Domestic net revenues were $69,195, or 70 percent of total net revenues, and
$32,117, or 67 percent of total net revenues, for the nine months ended March
26, 2000, and March 28, 1999, respectively. This increase in domestic revenues
of $37,078, or 115 percent, is principally due to the increasing level of fibre
channel product shipments during the current fiscal year. The increase in fibre
channel shipments is primarily the result of the increased size of the market
for fibre channel products and the increased market acceptance of the Company's
fibre channel products. International net revenues were $29,822, or 30 percent
of total net revenues, and $15,915, or 33 percent of total net revenues, for the
nine months ended March 26, 2000, and March 28, 1999, respectively. This
increase in international revenues of $13,907, or 87 percent, is also
principally due to the increasing level of fibre channel product shipments
during the current fiscal year. Although both domestic and international
revenues have increased, domestic revenues have become a larger percent of net
revenues due to the heavier concentration of fibre channel shipments to domestic
OEMs.
◆ ◆ ◆ ◆ ◆
- **BRIEF**
According to the revenue passage, why have domestic revenues become a larger percent of net revenues? The records have nothing to do with the revenue passage.

- **RECORDS**
◆ ◆ ◆ ◆ ◆
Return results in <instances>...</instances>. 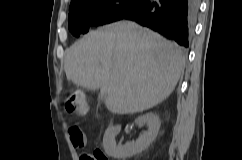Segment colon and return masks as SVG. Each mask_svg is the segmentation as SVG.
Here are the masks:
<instances>
[{
  "mask_svg": "<svg viewBox=\"0 0 242 160\" xmlns=\"http://www.w3.org/2000/svg\"><path fill=\"white\" fill-rule=\"evenodd\" d=\"M65 110L68 113H87L89 106L87 99L82 92H71L64 102ZM69 133L75 145L83 144L82 130L75 125L69 127ZM83 160H108L107 156L99 150H95L92 154H85Z\"/></svg>",
  "mask_w": 242,
  "mask_h": 160,
  "instance_id": "1",
  "label": "colon"
}]
</instances>
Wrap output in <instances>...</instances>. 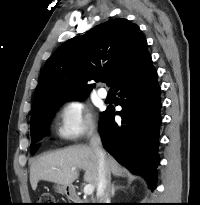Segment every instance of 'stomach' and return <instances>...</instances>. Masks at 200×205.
I'll use <instances>...</instances> for the list:
<instances>
[{"instance_id": "obj_1", "label": "stomach", "mask_w": 200, "mask_h": 205, "mask_svg": "<svg viewBox=\"0 0 200 205\" xmlns=\"http://www.w3.org/2000/svg\"><path fill=\"white\" fill-rule=\"evenodd\" d=\"M55 189L57 190L58 193L60 194H68L69 192V187L68 186H64V185H57L55 187Z\"/></svg>"}]
</instances>
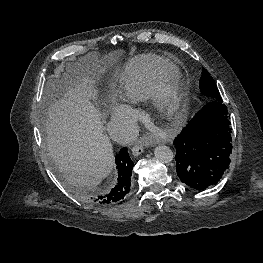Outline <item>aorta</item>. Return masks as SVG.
I'll list each match as a JSON object with an SVG mask.
<instances>
[{
	"instance_id": "aorta-1",
	"label": "aorta",
	"mask_w": 263,
	"mask_h": 263,
	"mask_svg": "<svg viewBox=\"0 0 263 263\" xmlns=\"http://www.w3.org/2000/svg\"><path fill=\"white\" fill-rule=\"evenodd\" d=\"M154 155L162 163H170L174 158L172 150L165 145L157 146L154 150Z\"/></svg>"
}]
</instances>
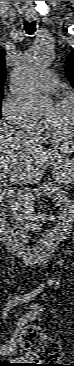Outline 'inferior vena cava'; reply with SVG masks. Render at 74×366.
<instances>
[{"label":"inferior vena cava","instance_id":"602c4592","mask_svg":"<svg viewBox=\"0 0 74 366\" xmlns=\"http://www.w3.org/2000/svg\"><path fill=\"white\" fill-rule=\"evenodd\" d=\"M35 142L39 143V142H38V139H35Z\"/></svg>","mask_w":74,"mask_h":366}]
</instances>
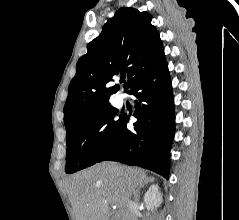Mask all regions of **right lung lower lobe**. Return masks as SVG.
<instances>
[{
	"label": "right lung lower lobe",
	"instance_id": "1",
	"mask_svg": "<svg viewBox=\"0 0 239 220\" xmlns=\"http://www.w3.org/2000/svg\"><path fill=\"white\" fill-rule=\"evenodd\" d=\"M135 96L134 130L121 123L97 162L120 161L152 170L166 178L169 175L170 149L175 134L174 99L166 60L138 78L127 91ZM96 162V163H97Z\"/></svg>",
	"mask_w": 239,
	"mask_h": 220
}]
</instances>
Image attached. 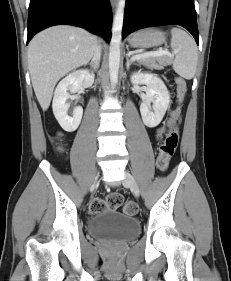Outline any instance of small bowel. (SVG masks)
<instances>
[{
	"label": "small bowel",
	"mask_w": 231,
	"mask_h": 281,
	"mask_svg": "<svg viewBox=\"0 0 231 281\" xmlns=\"http://www.w3.org/2000/svg\"><path fill=\"white\" fill-rule=\"evenodd\" d=\"M179 113H180V110L178 108H173L170 111V117L166 120L165 125L163 127H160L157 130V137H160L163 135V133L166 130V127L171 126L172 124L176 123V121H178Z\"/></svg>",
	"instance_id": "1"
}]
</instances>
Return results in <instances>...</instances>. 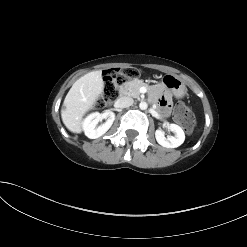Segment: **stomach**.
Returning a JSON list of instances; mask_svg holds the SVG:
<instances>
[{"label": "stomach", "mask_w": 247, "mask_h": 247, "mask_svg": "<svg viewBox=\"0 0 247 247\" xmlns=\"http://www.w3.org/2000/svg\"><path fill=\"white\" fill-rule=\"evenodd\" d=\"M162 83L176 98H182L187 93L185 84L175 75H164L162 78Z\"/></svg>", "instance_id": "1"}]
</instances>
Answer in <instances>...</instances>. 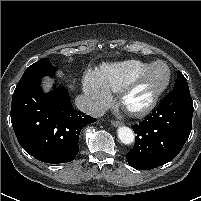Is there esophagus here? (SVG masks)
<instances>
[{
	"instance_id": "esophagus-1",
	"label": "esophagus",
	"mask_w": 201,
	"mask_h": 201,
	"mask_svg": "<svg viewBox=\"0 0 201 201\" xmlns=\"http://www.w3.org/2000/svg\"><path fill=\"white\" fill-rule=\"evenodd\" d=\"M111 124H112L114 127H118V126H121V125H122V122L117 121V120H112V121H111Z\"/></svg>"
}]
</instances>
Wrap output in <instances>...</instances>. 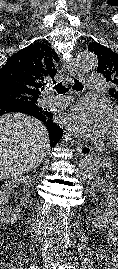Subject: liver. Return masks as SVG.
<instances>
[{
    "mask_svg": "<svg viewBox=\"0 0 118 269\" xmlns=\"http://www.w3.org/2000/svg\"><path fill=\"white\" fill-rule=\"evenodd\" d=\"M49 151L48 131L42 122L21 113L0 117V180L31 170Z\"/></svg>",
    "mask_w": 118,
    "mask_h": 269,
    "instance_id": "6515ba94",
    "label": "liver"
}]
</instances>
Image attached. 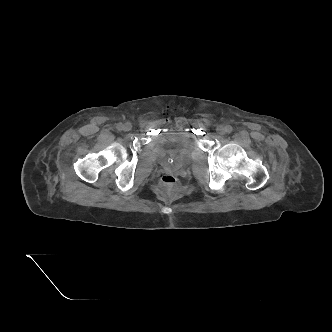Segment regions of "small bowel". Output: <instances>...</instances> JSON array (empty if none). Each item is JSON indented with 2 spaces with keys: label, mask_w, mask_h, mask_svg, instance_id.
Returning a JSON list of instances; mask_svg holds the SVG:
<instances>
[{
  "label": "small bowel",
  "mask_w": 332,
  "mask_h": 332,
  "mask_svg": "<svg viewBox=\"0 0 332 332\" xmlns=\"http://www.w3.org/2000/svg\"><path fill=\"white\" fill-rule=\"evenodd\" d=\"M178 130V128L177 127H173V128H171L169 131H177Z\"/></svg>",
  "instance_id": "obj_1"
}]
</instances>
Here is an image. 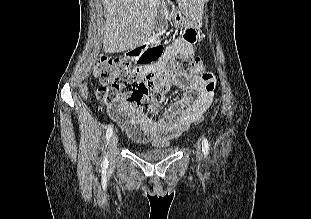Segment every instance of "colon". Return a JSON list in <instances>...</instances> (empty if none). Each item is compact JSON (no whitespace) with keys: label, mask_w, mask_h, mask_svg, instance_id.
<instances>
[{"label":"colon","mask_w":311,"mask_h":219,"mask_svg":"<svg viewBox=\"0 0 311 219\" xmlns=\"http://www.w3.org/2000/svg\"><path fill=\"white\" fill-rule=\"evenodd\" d=\"M183 38L191 41V32L186 31ZM140 52L141 50H138L133 54L137 55ZM160 53L156 51L152 58H144L142 62L156 59ZM203 69L204 65L199 57L185 55L176 57L172 62V70L182 74V77L179 78L178 84L173 86L185 85L187 76L199 73ZM94 75L102 84L95 91L97 100L110 107L116 115H118L117 108L121 103L135 105L143 114L154 115L164 101V95L161 92H157L154 97L149 94L150 86H152L150 79L139 77L136 69L126 59L102 55L96 61Z\"/></svg>","instance_id":"colon-1"}]
</instances>
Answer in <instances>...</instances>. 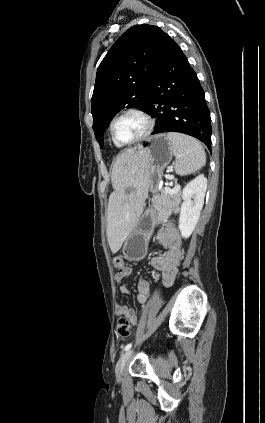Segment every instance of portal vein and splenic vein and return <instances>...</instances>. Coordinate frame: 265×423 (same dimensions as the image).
Segmentation results:
<instances>
[{
  "mask_svg": "<svg viewBox=\"0 0 265 423\" xmlns=\"http://www.w3.org/2000/svg\"><path fill=\"white\" fill-rule=\"evenodd\" d=\"M165 190L171 193H176L178 191V187L176 186L174 189H170L169 187H166Z\"/></svg>",
  "mask_w": 265,
  "mask_h": 423,
  "instance_id": "18ae733b",
  "label": "portal vein and splenic vein"
}]
</instances>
◆ ◆ ◆ ◆ ◆
- **FINAL RESULT**
Fibre channel shipments are more heavily concentrated to domestic OEMs.